If you’ve been injured and find yourself in the middle of a personal injury lawsuit, chances are you’ve heard the term reasonable care used along with the concept of negligence, like two pieces of the same puzzle.
But what is reasonable care, and how does it relate to negligence?
The Duty of Reasonable Care
Reasonable care is a duty that an ordinarily prudent and rational person would use in a circumstance similar to yours, and lack of reasonable care is a test used to determine negligence in a personal injury case.
Although nobody is perfect and accidents happen, what separates an ordinary accident from an act of negligence is the standard of care required in a certain situation. When someone fails to act according to the proper standard of care for a given situation, they may be found liable for any resulting injuries.
Regarding a car accident, a motorist is required to exercise the same care that a reasonable person would in the same situation: obey traffic laws; pay attention to the road, pedestrians, and other drivers; and refrain from driving while under the influence of alcohol or drugs.
If a motorist is aware of the posted speed limit but chooses to disregard it by speeding and subsequently strikes a pedestrian in a crosswalk, he would be considered negligent because a reasonable person would obey the posted speed limits and know that a pedestrian in a crosswalk has the right-of-way.
The Reasonable Person
The reasonable person standard is based on a fictional being: the “reasonable person.” It is an ideal that focuses on how an ordinary person with average caution would act in similar circumstances. The reasonable person test is an objective one that does not take into account the specific abilities of a defendant, so even a person who possesses low intelligence or is frequently careless will be held to the same standard as a more careful person of higher intelligence.
A jury usually decides whether a defendant has acted as a reasonable person would have, and typically considers the defendant’s conduct in light of what he actually knows, has experienced, or believes. A jury also considers the knowledge that should be common for everyone in a particular community.
What About Kids and the Disabled?
A child is understandably not expected to act as a reasonable adult would act, and courts hold children to a modified reasonable person standard. Under this standard, the actions of a child are compared with the conduct of other children of comparable age, experience, and intelligence, although some courts may apply the adult standard to children who engage in specific adult activities.

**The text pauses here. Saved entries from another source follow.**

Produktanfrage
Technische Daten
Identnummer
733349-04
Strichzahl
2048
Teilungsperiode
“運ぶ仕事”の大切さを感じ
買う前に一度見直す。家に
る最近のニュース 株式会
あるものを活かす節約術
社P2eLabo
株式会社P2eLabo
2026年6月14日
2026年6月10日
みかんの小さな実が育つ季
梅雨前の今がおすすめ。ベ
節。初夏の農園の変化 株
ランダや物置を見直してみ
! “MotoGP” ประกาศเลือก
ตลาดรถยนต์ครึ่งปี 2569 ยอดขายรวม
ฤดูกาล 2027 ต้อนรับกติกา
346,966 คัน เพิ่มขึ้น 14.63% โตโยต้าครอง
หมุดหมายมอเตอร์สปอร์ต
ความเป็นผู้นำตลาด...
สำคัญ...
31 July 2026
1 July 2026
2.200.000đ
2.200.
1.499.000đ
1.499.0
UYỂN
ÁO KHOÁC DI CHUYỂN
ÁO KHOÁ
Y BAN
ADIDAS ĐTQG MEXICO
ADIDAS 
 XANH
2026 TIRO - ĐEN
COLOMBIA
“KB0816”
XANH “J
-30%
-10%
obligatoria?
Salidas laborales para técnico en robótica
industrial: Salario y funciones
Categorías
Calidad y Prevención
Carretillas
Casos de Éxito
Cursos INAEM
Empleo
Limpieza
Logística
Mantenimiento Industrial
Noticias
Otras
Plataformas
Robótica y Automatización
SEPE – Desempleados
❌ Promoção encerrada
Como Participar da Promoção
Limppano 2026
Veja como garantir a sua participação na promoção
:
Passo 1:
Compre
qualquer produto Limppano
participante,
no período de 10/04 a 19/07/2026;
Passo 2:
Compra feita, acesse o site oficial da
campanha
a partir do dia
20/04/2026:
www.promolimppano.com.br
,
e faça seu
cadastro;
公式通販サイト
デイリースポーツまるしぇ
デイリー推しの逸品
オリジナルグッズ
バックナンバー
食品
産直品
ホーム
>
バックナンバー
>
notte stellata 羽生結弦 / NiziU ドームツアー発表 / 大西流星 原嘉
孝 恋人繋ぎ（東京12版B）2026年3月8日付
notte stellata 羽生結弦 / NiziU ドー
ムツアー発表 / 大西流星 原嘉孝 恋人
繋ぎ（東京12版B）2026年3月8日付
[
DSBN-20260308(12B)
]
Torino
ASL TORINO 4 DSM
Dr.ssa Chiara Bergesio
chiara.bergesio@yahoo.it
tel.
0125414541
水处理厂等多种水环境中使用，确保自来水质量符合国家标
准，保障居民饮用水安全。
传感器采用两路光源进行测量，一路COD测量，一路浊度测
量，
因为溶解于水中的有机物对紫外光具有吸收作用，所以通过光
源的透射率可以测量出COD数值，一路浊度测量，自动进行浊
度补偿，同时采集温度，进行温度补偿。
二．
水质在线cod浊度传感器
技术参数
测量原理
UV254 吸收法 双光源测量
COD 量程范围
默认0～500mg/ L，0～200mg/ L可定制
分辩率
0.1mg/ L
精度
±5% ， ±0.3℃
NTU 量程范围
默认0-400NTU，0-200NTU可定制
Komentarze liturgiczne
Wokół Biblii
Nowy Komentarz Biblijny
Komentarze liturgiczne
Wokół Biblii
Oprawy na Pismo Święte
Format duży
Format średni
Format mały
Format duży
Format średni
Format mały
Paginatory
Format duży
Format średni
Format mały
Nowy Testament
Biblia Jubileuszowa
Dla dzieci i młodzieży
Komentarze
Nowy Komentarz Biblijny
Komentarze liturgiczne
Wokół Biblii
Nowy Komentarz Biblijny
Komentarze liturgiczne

A person with a disability is held to the same standard of care that an ordinary reasonable person would assume if he suffered from that same disability, and physical handicaps and limitations are treated as part of the circumstances under which a reasonable person is expected to act. Courts do not hold a person with a mental disability subject to any special standard. They are held to the reasonable prudent person standard, except when the occurrence of mental illness is sudden and unforeseen.
Generally speaking, people can avoid being found negligent by exercising common sense and caution, and taking the appropriate (reasonable) steps to prevent accidents and injuries.